According to Ellis, Layton Station was situated on two hundred and seventeen acres of land that were originally patented on April 6, 1791 by "Mary Higgs (a daughter of John Shreve)" and named "Springfield." Deeded by Higgs to Francis Bryson on June 3, 1795, the land was then sold by Bryson on August 2, 1797 to George Johnston, who then transferred it to William Espy on April 2, 1806. Espy's sons, Hugh and Robert, who subsequently inherited the land in December 1813, sold it to Abraham Layton for two thousand three hundred and fifty-two dollars on October 25, 1821. Following Layton's death, his sons, Michael and Abraham Layton, operated keel boats along the river on the property to ship sand and glass products. They then sold the land to Daniel R. Davidson, who transferred it to Joseph Wilgus in 1864. Sometime around the mid to late 1860s, a pure deposit of silex, which was useful for manufacturing glass, was discovered on this land.

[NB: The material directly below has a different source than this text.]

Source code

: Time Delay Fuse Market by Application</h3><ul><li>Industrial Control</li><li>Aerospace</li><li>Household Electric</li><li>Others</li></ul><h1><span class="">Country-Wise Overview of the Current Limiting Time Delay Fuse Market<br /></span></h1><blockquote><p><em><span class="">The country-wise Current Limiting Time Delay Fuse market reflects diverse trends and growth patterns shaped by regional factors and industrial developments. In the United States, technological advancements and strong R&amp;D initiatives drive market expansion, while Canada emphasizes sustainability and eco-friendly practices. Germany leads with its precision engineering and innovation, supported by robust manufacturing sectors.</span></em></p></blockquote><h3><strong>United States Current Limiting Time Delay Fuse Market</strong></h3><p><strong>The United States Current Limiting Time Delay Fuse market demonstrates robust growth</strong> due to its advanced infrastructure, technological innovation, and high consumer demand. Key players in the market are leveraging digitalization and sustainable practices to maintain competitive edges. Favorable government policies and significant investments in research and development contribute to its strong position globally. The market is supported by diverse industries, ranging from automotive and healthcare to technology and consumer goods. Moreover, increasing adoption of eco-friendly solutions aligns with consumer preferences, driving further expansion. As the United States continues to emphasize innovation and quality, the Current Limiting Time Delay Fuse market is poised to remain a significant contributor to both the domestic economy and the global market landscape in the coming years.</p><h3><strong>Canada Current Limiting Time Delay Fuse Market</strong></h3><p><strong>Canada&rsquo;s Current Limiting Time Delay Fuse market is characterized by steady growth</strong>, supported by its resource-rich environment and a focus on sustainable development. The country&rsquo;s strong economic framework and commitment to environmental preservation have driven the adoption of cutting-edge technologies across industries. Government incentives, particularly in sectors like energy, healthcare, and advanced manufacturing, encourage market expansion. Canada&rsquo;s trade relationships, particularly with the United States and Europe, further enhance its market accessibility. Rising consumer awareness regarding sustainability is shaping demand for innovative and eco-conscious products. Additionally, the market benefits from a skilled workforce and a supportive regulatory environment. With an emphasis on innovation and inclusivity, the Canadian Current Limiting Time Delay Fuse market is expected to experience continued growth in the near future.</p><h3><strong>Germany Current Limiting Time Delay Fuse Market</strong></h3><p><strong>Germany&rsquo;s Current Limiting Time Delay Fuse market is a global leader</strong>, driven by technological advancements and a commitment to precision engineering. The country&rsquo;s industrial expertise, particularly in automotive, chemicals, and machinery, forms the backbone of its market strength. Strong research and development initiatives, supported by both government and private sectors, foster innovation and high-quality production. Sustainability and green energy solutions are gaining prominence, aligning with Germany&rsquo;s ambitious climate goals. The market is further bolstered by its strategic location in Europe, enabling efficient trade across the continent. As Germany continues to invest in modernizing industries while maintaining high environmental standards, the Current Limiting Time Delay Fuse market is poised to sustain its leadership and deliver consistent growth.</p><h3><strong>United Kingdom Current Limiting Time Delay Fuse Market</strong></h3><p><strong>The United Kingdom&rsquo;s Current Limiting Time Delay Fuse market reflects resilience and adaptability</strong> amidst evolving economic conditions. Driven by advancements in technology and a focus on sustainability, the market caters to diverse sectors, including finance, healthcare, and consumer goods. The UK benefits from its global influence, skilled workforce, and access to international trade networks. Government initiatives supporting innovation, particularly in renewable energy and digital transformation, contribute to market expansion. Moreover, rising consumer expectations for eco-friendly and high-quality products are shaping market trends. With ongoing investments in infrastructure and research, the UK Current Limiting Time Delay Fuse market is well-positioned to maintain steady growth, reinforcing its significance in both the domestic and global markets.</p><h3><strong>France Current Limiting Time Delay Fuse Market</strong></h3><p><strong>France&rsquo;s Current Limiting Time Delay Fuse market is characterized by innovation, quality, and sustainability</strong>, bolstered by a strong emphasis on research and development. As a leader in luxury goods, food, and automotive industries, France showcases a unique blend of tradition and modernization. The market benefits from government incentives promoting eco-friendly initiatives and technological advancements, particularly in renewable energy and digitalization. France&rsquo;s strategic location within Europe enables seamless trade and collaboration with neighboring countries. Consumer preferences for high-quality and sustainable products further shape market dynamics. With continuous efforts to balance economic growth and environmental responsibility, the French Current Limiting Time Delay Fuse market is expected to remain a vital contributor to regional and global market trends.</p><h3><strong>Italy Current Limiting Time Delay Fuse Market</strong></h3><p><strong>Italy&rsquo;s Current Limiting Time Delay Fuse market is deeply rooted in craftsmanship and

As a village grew up around the station, it adopted the name of Layton. The first store there was opened by telegraph operator Henry Brollier, who also became the village's first postmaster. A second store was opened by P. M. Hunt in 1876.

By 1880, B&O Railroad was leasing lines from the Pittsburgh and Connellsville company, and the population of Perry Township, where the Banning's and Layton railroad stations were located, had grown to one thousand four hundred and seventy-six.

In 1899, a Pratt truss railroad bridge was built near Layton; it was designed by Taylor & Romine, built by A & P Roberts Co. of Philadelphia and the Pencoyd Iron Works, ultimately carried Legislative Route 26191 over the Youghiogheny River, and was subsequently added to the National Register of Historic Places on June 22, 1988.

In early July 2022, the historic Layton Bridge, which had been converted from a railroad bridge to a one-lane bridge connecting Layton to Perryopolis and Route 51, was temporarily closed (through August 2022) for repairs to stabilize both the bridge itself and the tunnel providing access to it. According to District 12 bridge engineer Jeremy Hughes, "It's one of our few bridges that are over 100 years old and it's one of our few bridges that's a former railroad bridge." Civic officials decided to limit the bridge's weight restrictions to enable continued use for the immediate future by emergency vehicles and snow plows until the bridge could be replaced sometime around 2025.

==In popular culture==
A five-bedroom house in Layton was used as the location for the fictional site of a rural home used by the fictional serial killer, Jame “Buffalo Bill” Gumb, for a subterranean holding pen and murder site in the 1991 film, "The Silence of the Lambs."